• Exercise goal:
Reproduce, exactly, the lines of the material below from the line containing "left hip: (188, 168)" through the line containing "left knee: (345, 179)", with both end lines included and nothing else.

** Opening Input data block **

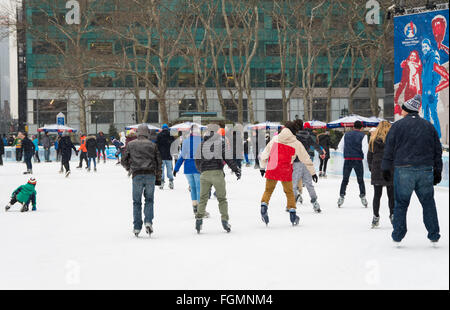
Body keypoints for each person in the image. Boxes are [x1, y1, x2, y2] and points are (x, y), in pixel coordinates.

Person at [381, 95, 443, 246]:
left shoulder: (397, 126)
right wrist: (438, 171)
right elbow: (437, 151)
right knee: (428, 202)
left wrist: (385, 168)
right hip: (425, 169)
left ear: (407, 110)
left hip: (403, 169)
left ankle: (398, 235)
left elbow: (388, 149)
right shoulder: (428, 126)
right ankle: (434, 234)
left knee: (401, 204)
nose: (401, 110)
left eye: (403, 108)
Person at [259, 121, 315, 226]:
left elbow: (265, 153)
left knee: (268, 190)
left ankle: (264, 205)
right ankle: (293, 214)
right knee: (289, 193)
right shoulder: (296, 142)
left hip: (272, 168)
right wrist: (313, 173)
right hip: (286, 169)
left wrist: (262, 167)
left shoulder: (275, 138)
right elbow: (305, 158)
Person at [194, 129, 241, 234]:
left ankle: (199, 220)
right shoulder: (220, 144)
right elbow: (227, 158)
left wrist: (201, 170)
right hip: (217, 173)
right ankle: (225, 221)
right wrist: (236, 169)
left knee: (203, 198)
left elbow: (197, 160)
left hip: (204, 174)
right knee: (222, 199)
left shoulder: (201, 145)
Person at [122, 124, 162, 237]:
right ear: (147, 133)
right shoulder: (153, 145)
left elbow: (123, 160)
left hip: (137, 174)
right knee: (149, 200)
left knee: (136, 202)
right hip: (150, 174)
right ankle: (148, 221)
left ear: (138, 132)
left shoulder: (130, 144)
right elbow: (159, 162)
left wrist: (129, 168)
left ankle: (137, 226)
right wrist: (158, 178)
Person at [367, 121, 394, 229]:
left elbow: (369, 157)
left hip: (377, 169)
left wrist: (372, 168)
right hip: (390, 170)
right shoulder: (392, 140)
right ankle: (393, 215)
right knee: (391, 195)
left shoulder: (373, 140)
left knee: (377, 195)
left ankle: (375, 216)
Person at [173, 125, 205, 216]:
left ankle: (194, 206)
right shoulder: (201, 141)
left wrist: (176, 169)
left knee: (193, 188)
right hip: (198, 167)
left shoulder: (186, 141)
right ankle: (200, 209)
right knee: (199, 188)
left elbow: (182, 156)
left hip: (188, 168)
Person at [291, 120, 321, 213]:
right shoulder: (308, 136)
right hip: (306, 161)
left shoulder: (294, 137)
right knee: (309, 183)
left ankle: (293, 202)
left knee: (294, 183)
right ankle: (315, 202)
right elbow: (315, 145)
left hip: (297, 162)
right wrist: (321, 152)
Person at [337, 121, 369, 208]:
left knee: (345, 179)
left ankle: (341, 196)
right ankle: (363, 196)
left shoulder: (346, 135)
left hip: (348, 159)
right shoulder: (363, 136)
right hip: (358, 160)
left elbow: (340, 147)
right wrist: (366, 161)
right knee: (360, 179)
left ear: (353, 127)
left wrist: (347, 153)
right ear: (361, 128)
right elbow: (365, 149)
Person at [421, 38, 442, 138]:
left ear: (429, 47)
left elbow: (437, 76)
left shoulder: (433, 58)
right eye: (423, 47)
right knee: (425, 115)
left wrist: (432, 91)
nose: (424, 48)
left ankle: (438, 137)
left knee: (433, 114)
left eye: (425, 46)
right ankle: (428, 136)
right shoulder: (425, 59)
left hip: (431, 92)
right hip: (424, 92)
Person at [394, 50, 422, 120]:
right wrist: (396, 97)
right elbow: (402, 83)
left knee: (419, 113)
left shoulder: (420, 66)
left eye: (414, 56)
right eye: (411, 56)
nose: (412, 57)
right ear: (409, 56)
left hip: (418, 92)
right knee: (408, 115)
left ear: (416, 57)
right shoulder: (407, 66)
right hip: (409, 93)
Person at [156, 124, 175, 190]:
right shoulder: (171, 135)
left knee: (161, 170)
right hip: (169, 156)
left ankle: (162, 182)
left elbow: (157, 146)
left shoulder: (159, 135)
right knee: (169, 170)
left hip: (161, 156)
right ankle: (171, 181)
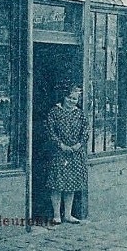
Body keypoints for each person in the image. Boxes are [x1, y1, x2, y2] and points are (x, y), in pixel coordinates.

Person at [46, 85, 88, 224]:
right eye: (69, 97)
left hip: (75, 153)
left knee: (71, 185)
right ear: (64, 97)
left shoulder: (80, 114)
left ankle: (68, 215)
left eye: (75, 99)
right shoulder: (54, 112)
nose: (71, 101)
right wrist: (61, 145)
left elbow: (85, 132)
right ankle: (57, 215)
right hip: (59, 152)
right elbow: (50, 131)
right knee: (57, 184)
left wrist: (78, 145)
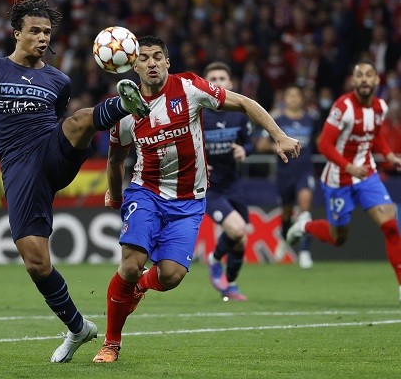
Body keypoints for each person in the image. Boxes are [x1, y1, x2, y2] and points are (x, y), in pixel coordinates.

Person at [0, 0, 150, 363]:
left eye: (47, 33)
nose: (43, 38)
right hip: (19, 168)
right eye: (35, 32)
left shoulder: (59, 80)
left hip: (51, 150)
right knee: (36, 263)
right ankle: (78, 328)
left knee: (77, 120)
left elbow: (64, 120)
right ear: (17, 33)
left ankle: (125, 105)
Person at [94, 35, 301, 363]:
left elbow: (245, 103)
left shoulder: (189, 88)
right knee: (131, 264)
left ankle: (139, 289)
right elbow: (116, 160)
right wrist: (117, 196)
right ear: (132, 64)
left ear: (167, 62)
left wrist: (279, 136)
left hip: (189, 200)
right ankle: (111, 343)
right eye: (144, 57)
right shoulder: (123, 111)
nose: (151, 63)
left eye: (157, 57)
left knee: (171, 276)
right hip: (146, 192)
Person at [287, 60, 401, 301]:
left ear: (376, 80)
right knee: (338, 238)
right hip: (339, 179)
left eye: (368, 75)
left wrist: (389, 155)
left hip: (367, 175)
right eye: (359, 75)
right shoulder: (343, 106)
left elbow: (375, 134)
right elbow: (324, 144)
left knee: (391, 226)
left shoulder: (380, 106)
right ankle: (304, 226)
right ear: (353, 80)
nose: (363, 80)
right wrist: (349, 167)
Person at [201, 62, 255, 300]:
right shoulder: (197, 113)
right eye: (212, 78)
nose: (218, 82)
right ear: (204, 85)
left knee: (241, 239)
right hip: (210, 187)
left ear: (231, 84)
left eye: (222, 78)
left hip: (234, 184)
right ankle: (213, 258)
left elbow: (250, 142)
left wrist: (245, 151)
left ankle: (230, 284)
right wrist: (198, 161)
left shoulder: (239, 114)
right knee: (237, 229)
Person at [256, 85, 320, 269]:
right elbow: (261, 145)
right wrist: (276, 146)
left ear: (302, 99)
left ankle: (305, 252)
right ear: (285, 98)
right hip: (284, 173)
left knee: (305, 210)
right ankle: (285, 240)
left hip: (305, 171)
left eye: (296, 95)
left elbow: (320, 141)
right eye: (289, 95)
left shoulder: (311, 120)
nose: (293, 99)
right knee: (286, 213)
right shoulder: (277, 120)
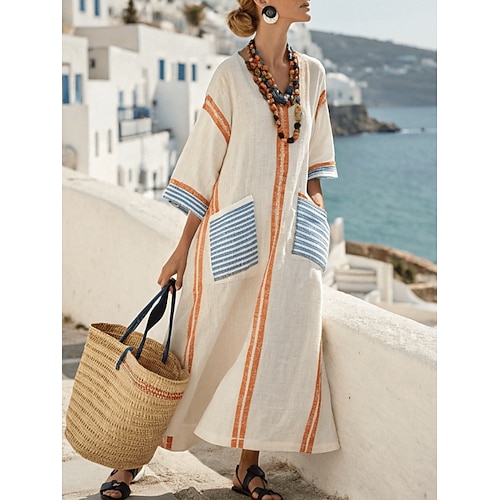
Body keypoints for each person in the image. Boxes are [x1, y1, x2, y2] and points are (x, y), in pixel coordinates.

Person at [100, 0, 340, 498]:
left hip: (291, 251)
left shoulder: (312, 75)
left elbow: (316, 167)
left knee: (270, 351)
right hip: (232, 238)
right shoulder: (231, 75)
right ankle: (130, 458)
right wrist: (181, 250)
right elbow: (204, 166)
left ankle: (247, 468)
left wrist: (316, 230)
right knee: (192, 347)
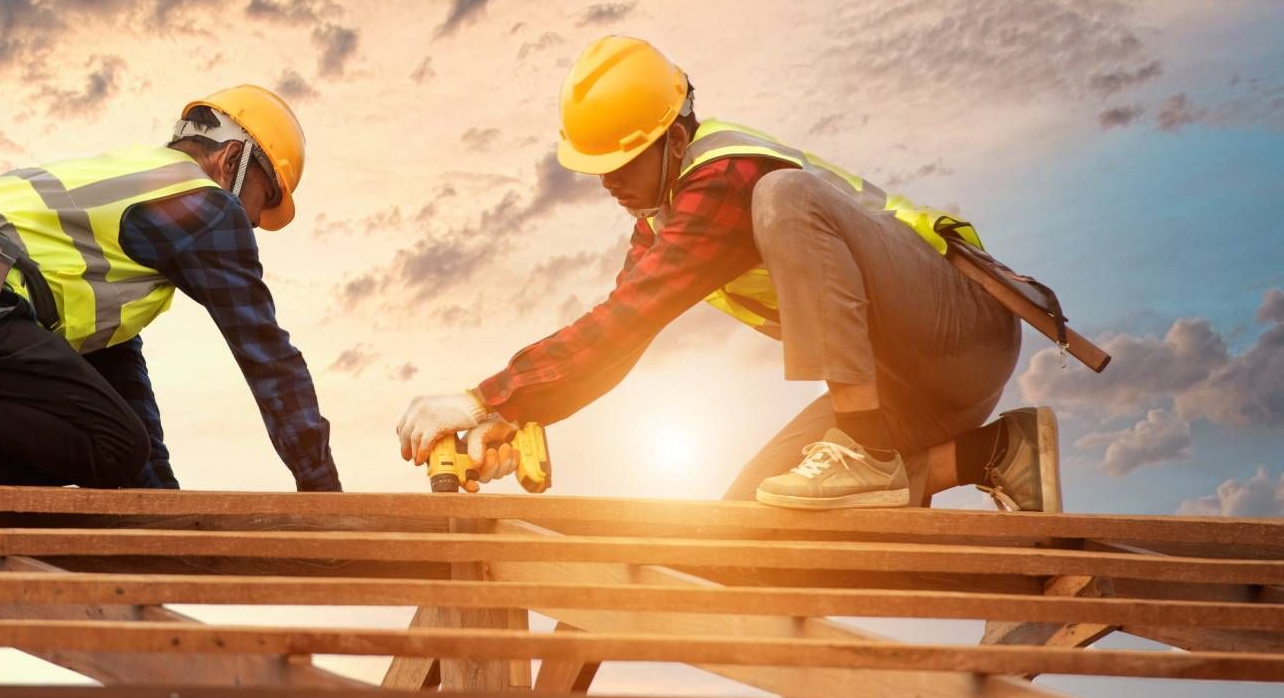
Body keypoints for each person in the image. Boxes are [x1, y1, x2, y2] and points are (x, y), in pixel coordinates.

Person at [396, 35, 1059, 511]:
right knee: (751, 518)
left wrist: (482, 397)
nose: (608, 183)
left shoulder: (727, 175)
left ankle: (866, 452)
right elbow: (619, 335)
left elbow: (628, 317)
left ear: (673, 140)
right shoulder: (662, 222)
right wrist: (513, 414)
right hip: (905, 386)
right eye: (598, 168)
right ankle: (995, 453)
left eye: (622, 163)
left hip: (961, 329)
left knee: (785, 196)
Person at [0, 85, 340, 491]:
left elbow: (128, 415)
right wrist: (323, 493)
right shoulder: (204, 205)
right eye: (262, 200)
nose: (254, 223)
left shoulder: (112, 232)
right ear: (231, 160)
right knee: (115, 445)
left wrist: (164, 515)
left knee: (111, 445)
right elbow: (269, 359)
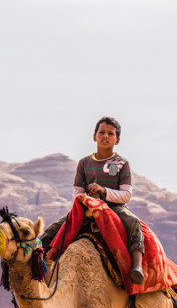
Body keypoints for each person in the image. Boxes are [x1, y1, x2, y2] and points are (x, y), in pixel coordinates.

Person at [41, 116, 146, 284]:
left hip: (114, 208)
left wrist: (103, 191)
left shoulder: (122, 163)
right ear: (94, 136)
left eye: (110, 134)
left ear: (117, 140)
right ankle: (34, 258)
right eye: (102, 132)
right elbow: (77, 191)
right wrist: (86, 200)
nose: (105, 136)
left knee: (133, 222)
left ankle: (137, 267)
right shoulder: (84, 163)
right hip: (87, 207)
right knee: (55, 228)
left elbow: (126, 194)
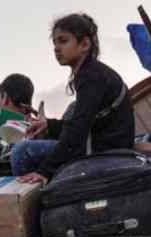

** Closing Input data block **

• Your response:
left hip: (188, 168)
Person at [291, 120, 321, 213]:
right shoulder: (308, 136)
right hip: (306, 161)
left shoulder: (294, 137)
right knee: (309, 183)
left ankle: (293, 202)
left knee: (294, 183)
right ankle: (315, 202)
right elbow: (315, 145)
left hip: (297, 162)
right wrist: (321, 152)
Person at [337, 121, 369, 208]:
left knee: (345, 179)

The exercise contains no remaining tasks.